With respect to the second count, it is the opinion of this court that the defendant acted in good faith when he entered into the Option and integrated Agreement for Sale. In addition, the implied covenant of good faith and fair dealing is essentially a rule of construction "and cannot be applied to achieve a result contrary to the clearly expressed terms of the contract . . ." Eis v. Meyer, 213 Conn. 29, 37 (1989). The clearly expressed terms of these agreements indicate that the parties contemplated the issues of marketable title and the potential inability of the defendant to clear title. Section 21(b) of the contract provides for a specific resolution in cases where the defendant is unable to convey title in accordance with the agreement.

As to count three, the essential elements of an action in fraud are (1) that a false representation was made as a statement of fact; (2) that it was untrue and known to be untrue by the party making it; (3) that it was made to induce the other party to act on it and (4) that the other party acted on it to its injury. Miller v. Appleby, 183 Conn. 51,54 (1981). Fraud is not to be presumed but must be proved by clear and satisfactory evidence. Miller, supra. at 55.

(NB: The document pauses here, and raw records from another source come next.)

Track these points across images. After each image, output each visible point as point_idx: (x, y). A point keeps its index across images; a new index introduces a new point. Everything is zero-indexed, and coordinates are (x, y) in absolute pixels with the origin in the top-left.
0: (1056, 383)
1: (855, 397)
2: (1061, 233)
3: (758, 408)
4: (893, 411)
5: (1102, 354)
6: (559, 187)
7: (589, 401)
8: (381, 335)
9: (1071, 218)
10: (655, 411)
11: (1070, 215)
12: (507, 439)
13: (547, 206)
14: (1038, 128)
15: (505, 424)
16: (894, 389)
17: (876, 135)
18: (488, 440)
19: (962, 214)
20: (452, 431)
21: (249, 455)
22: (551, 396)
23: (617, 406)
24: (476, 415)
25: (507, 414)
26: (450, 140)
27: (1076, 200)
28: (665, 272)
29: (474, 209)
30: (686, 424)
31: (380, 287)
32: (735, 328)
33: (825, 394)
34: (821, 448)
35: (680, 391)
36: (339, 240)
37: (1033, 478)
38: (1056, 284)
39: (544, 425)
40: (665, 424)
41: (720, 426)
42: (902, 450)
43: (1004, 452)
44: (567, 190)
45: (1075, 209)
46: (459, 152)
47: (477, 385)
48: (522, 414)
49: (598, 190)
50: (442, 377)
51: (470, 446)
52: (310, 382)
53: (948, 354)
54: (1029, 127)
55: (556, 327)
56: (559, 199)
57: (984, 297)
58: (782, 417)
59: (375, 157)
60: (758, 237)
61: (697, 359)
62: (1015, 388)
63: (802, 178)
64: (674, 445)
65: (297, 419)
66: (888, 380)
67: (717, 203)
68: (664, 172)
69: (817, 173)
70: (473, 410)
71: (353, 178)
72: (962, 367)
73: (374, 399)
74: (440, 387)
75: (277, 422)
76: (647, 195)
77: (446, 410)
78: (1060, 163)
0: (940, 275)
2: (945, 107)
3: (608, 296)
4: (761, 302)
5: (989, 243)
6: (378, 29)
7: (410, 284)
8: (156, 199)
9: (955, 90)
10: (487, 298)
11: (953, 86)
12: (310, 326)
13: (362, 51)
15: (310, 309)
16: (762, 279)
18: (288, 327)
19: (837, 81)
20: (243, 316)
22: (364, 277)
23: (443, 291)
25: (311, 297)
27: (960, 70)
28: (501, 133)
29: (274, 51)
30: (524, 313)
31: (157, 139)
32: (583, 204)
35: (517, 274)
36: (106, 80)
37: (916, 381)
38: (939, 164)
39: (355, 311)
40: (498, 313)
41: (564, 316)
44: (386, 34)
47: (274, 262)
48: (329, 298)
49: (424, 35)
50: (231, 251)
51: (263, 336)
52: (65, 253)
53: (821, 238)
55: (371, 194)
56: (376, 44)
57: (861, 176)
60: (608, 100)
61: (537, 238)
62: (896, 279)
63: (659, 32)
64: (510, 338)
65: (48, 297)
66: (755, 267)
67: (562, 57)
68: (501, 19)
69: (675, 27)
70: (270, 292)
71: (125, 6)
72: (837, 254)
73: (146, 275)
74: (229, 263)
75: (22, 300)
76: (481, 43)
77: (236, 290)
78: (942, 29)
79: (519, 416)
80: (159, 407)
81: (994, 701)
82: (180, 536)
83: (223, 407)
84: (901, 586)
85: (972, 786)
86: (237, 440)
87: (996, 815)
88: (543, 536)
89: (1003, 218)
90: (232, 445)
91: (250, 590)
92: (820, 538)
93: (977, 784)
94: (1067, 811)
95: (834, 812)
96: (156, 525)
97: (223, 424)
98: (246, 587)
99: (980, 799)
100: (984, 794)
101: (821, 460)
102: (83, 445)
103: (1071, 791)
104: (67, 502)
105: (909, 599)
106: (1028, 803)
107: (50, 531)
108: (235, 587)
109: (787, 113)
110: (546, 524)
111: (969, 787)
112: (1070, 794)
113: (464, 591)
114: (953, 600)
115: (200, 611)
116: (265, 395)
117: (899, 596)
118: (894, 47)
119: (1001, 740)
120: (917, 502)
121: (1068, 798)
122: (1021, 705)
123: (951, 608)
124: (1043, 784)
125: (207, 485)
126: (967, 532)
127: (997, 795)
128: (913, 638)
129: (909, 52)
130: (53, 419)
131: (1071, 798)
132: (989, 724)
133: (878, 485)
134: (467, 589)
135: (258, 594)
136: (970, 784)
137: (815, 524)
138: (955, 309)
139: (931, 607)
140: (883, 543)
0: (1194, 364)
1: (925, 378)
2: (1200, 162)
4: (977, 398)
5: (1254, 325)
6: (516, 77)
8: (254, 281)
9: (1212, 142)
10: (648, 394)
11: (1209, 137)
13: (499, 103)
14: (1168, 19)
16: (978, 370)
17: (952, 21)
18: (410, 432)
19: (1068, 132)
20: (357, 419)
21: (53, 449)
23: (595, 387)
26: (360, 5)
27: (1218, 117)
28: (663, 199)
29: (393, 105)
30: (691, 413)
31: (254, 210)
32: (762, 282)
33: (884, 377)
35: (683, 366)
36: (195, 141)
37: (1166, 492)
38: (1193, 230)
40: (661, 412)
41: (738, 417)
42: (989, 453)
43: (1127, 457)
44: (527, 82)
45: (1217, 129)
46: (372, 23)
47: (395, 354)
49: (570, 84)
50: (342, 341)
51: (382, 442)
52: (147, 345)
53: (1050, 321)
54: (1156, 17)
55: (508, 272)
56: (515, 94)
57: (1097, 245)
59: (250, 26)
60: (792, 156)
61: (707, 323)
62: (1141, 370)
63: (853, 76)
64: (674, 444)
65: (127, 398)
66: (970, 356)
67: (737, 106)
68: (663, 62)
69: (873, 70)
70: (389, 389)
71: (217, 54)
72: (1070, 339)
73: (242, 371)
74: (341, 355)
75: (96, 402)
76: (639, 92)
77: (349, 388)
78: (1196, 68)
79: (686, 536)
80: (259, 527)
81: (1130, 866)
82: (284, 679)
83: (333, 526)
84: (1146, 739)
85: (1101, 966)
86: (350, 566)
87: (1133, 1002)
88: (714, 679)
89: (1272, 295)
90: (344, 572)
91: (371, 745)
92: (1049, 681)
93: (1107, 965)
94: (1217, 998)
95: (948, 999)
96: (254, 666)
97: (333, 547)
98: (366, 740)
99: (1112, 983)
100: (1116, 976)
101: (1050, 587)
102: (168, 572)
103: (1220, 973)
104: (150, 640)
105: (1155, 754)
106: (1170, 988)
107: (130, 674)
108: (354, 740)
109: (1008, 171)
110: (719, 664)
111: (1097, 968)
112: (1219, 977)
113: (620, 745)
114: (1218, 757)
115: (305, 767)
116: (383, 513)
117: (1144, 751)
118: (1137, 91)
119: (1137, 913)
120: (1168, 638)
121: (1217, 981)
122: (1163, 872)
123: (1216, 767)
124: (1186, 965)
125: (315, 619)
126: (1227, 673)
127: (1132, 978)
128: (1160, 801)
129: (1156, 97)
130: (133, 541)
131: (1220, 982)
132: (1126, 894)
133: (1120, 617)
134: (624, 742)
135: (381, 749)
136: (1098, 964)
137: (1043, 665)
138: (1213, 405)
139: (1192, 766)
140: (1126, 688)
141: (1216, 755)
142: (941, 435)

In the opinion of this court, although any representation that the defendant could convey good and marketable title was untrue, it was not known to the defendant to be untrue. Although an agreement to pass good title would generally be considered a representation that the person agreeing to same has good title, it should be noted that in paragraph 11 of the very conservative Agreement the defendant agrees to convey "or cause to be conveyed" marketable title.

With reference to the CUTPA claim in the fourth count, CT Page 5118-PPPP the plaintiffs have based their claim of an unfair trade practice basically upon the fact that the defendant is a licensed real estate broker and that he should have disclosed any defects in title. As indicated above, there is no evidence to establish that the defendant knew of the defect in title or had a source of knowledge superior of that to the plaintiffs. The defendant believed that the question of title had been resolved when the assessor amended his field card and there is nothing suspect or improper about this reliance. It is exactly what the plaintiffs would have done under similar circumstances.

To sum up, it is the opinion of this court that the plaintiffs have failed to prove the allegations of each of the four counts of their complaint.

Accordingly, judgment may enter for the defendant as to each count.